The following code will set up a Dask cluster on GCP.

In [None]:
# Authenticate and create ADC file
!gcloud auth application-default login

# Set the project ID
!gcloud config set project $GCP_PROJECT_ID

# Set the environment variable for Google Application Credentials
!export  GOOGLE_APPLICATION_CREDENTIALS="$HOME/.config/gcloud/application_default_credentials.json"




In [None]:
from dask_cloudprovider.gcp import GCPCluster
from dask.distributed import Client
import os

# Configure your GCP project and zone from environment variables
project = os.environ.get('GCP_PROJECT_ID')
zone = os.environ.get('GCP_ZONE', 'us-east1-b')      # Default to us-central1-a if not set

if not project:
    raise ValueError("GCP_PROJECT_ID environment variable not set. Please set it in your .env file.")

# Create a GCP cluster
cluster = GCPCluster(
    projectid=project,
    zone=zone,
    n_workers=0,  # Number of worker nodes
    machine_type="n1-standard-1",  # Machine type for workers
    # filesystem_size=50,           # Disk size in GB
    preemptible=False,
    # worker_class="dask_cloudprovider.gcp.GCPWorker",
    debug=True,
    docker_image="daskdev/dask:latest-py3.11",
    docker_args='-e EXTRA_PIP_PACKAGES="dask-cloudprovider httplib2 cryptography google-api-python-client"',
)

# Create a Dask client
client = Client(cluster)

# Print cluster dashboard link
print(f"Dask dashboard available at: {client.dashboard_link}")

In [2]:
cluster.get_logs()

In [None]:
cluster.scale_up(1)

## Test with simple task

In [3]:
import dask.array as da

arr = da.random.random((1000, 1000), chunks=(100, 100))
arr.mean().compute()

np.float64(0.49965013822858817)

## Test with realistic task (small dataset)

In [None]:
import dask.dataframe as dd

# Read the edges TSV file into a Dask DataFrame
edges_df = dd.read_csv('https://storage.googleapis.com/labofone-notebooks/edges.tsv', sep='\t', names=['source', 'target'])
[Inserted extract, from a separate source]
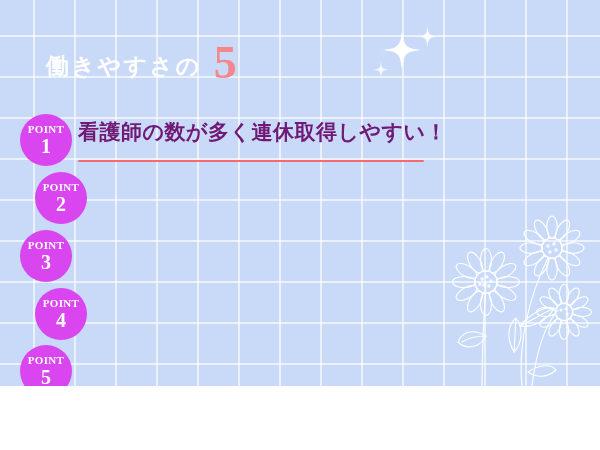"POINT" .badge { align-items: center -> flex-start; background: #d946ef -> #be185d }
# Create graph incidence list by grouping by source column
# This will give us for each source node all its target nodes
graph_incidence = edges_df.groupby('source')['target'].apply(
    lambda x: list(x),
    meta=('target', 'object')  # specify meta for proper schema inference
).compute()  # compute to bring result into memory

print("First few entries of the graph incidence list:")
print(graph_incidence.head())

In [4]:
cluster.close()

Closing Instance: dask-c79cbc2e-scheduler


## Match environments

In [None]:
!uv add "lz4==4.3.3" "toolz==0.12.0" "tornado==6.5.1"


## Next steps:

- environment matching failed
- try running in development container
- creating new docker image for scheduler/worker
- try [condaInstall plugin](https://distributed.dask.org/en/stable/plugins.html#built-in-scheduler-plugins) 
- add [data-specific dependencies](https://docs.dask.org/en/latest/deploying-cloud.html)
- fix [data reading](https://docs.dask.org/en/latest/how-to/connect-to-remote-data.html#google-cloud-storage) config
- test with setup using [ssh](https://docs.dask.org/en/latest/deploying-ssh.html)
- customize and extend [docker images](https://docs.dask.org/en/latest/deploying-docker.html)

In [None]:
#